香港安全法可決 看過できない独善的強行

7月1日 07:11

 中国が香港の統制を強化する「香港国家安全維持法」を成立させた。香港に高度の自治を認めてきた「一国二制度」の形骸化が危ぶまれる。国際社会や香港市民の反対も顧みない習近平政権の独善的な強行は、看過できない。

 法施行によって、中国政府は香港に出先機関「国家安全維持公署」を新設し、直接的な治安維持に乗り出す。国家分裂、政権転覆、外国勢力と結託して国家の安全に危害を加えるといった行為を処罰対象とする-としている。

 香港では集会や言論の自由が認められてきた。だが、今後は中国本土と同じように、共産党や政府に批判的な活動とみなされれば、犯罪行為として処罰される恐れが出てくる。

 中国全国人民代表大会(全人代)は5月下旬、香港での抗議デモの取り締まりを念頭に、新法を導入することを決定。香港立法会(議会)を関与させず、異例の短期間の審議で可決した。

 香港では9月に立法会の議員選挙が予定され、新法制定による民主派候補への影響が心配されていた。香港市民の間には、既に処罰への恐怖心から抗議デモなどの運動を萎縮するような動きが見られる。中国からの独立を求めるような主張や活動は今後、香港安全法によって封じ込められるのではないか。

 中国政府は1984年、英国からの香港返還を決めた「中英共同宣言」の際、50年間の一国二制度適用を約束した。
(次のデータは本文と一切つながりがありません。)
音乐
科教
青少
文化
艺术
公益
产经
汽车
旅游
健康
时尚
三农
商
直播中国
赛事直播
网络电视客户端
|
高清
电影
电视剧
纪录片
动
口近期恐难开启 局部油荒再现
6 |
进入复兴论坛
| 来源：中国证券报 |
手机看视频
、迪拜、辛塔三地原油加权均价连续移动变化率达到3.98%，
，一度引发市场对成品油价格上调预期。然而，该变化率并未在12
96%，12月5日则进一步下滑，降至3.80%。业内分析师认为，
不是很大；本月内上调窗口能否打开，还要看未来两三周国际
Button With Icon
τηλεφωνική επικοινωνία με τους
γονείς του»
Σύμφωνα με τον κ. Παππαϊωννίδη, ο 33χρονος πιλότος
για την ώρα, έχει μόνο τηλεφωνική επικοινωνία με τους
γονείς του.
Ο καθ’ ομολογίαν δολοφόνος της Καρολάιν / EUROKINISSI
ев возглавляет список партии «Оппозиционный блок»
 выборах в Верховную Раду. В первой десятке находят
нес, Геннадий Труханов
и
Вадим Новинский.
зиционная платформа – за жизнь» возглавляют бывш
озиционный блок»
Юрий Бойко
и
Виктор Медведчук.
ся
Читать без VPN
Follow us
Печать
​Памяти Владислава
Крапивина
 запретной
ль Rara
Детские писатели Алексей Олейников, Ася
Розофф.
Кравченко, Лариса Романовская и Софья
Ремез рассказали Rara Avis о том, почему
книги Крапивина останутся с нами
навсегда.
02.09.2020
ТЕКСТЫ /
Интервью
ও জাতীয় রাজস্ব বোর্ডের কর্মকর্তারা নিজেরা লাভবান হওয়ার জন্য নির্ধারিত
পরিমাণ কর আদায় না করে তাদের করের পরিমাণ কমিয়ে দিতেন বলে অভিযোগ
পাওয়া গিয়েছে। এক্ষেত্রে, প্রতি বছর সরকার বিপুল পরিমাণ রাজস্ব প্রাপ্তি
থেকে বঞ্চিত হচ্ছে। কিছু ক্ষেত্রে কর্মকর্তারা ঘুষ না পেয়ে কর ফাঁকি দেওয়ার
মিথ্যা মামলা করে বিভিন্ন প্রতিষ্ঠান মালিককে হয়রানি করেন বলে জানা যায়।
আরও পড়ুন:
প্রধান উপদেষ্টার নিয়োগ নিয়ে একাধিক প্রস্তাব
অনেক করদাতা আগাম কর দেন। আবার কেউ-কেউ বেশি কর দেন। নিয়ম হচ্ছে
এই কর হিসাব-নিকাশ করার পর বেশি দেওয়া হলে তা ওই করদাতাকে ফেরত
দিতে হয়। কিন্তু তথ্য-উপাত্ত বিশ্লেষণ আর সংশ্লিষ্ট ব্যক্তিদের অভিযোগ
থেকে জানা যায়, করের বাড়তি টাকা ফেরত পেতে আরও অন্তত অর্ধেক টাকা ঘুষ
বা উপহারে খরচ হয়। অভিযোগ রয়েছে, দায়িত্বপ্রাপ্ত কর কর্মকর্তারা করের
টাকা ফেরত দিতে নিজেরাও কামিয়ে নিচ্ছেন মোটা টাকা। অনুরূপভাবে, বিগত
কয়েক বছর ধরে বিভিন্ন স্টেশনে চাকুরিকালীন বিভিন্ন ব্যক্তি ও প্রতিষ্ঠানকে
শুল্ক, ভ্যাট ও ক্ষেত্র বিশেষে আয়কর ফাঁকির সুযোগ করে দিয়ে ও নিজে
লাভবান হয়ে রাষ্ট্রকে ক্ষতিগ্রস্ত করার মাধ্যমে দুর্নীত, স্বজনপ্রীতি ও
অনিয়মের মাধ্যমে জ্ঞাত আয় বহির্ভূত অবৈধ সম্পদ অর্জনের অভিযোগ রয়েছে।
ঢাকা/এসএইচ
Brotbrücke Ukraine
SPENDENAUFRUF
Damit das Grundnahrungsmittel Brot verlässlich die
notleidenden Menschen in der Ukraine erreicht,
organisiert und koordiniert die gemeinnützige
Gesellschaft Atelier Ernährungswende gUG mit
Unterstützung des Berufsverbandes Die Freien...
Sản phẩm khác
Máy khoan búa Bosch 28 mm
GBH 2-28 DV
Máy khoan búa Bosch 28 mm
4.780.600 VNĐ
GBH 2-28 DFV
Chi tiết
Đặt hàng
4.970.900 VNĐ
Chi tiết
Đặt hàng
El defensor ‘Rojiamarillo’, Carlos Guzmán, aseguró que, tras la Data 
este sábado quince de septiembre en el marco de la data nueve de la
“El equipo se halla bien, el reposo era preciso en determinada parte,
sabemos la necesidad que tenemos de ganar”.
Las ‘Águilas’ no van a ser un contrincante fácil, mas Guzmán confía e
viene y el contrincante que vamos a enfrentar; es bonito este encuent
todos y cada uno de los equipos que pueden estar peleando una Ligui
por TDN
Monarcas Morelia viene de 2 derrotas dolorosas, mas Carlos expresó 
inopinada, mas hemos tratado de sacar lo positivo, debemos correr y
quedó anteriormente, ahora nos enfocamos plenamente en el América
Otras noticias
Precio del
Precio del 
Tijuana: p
香港を資本主義の国際経済都市として存続させることが、中国本土の発展にとっても必要だった。

 その土台となる香港基本法が90年に成立。香港政府に「行政管理権、立法権、独立した司法権」などを与えた。97年の返還実現から1日で23年となる。

 中国政府は、香港安全法の制定によっても一国二制度は維持されると主張している。しかし、独立した司法権は統治の核心である。一部の行為しか取り締まらないと言っても、中国のこれまでの姿勢を見れば、法解釈や運用によって適用を拡大させる可能性は高い。

 そもそも香港基本法は、行政長官と立法会議員選挙への普通選挙導入を掲げている。だが、それも完全な形では実現されていない。中国政府は、共同宣言の国際的な約束をほごにしたと言わざるを得ない。

 市民的自由を制限すれば、香港の国際金融センターとしての価値を低下させかねない。資本主義の「窓」として香港を活用し、世界第2の経済大国となった中国は、もはやその利用価値さえなくなったと言いたいのだろうか。

 一国二制度は台湾統一に向けて生まれた構想でもあった。それをなし崩しにするような振る舞いを見せられては、台湾の不信感も増幅させるばかりだろう。

 米国は対抗措置を打ち出し、日本政府も懸念を表明した。国際社会は協力して、中国政府に香港の自由維持を迫るメッセージを伝えるべきだ。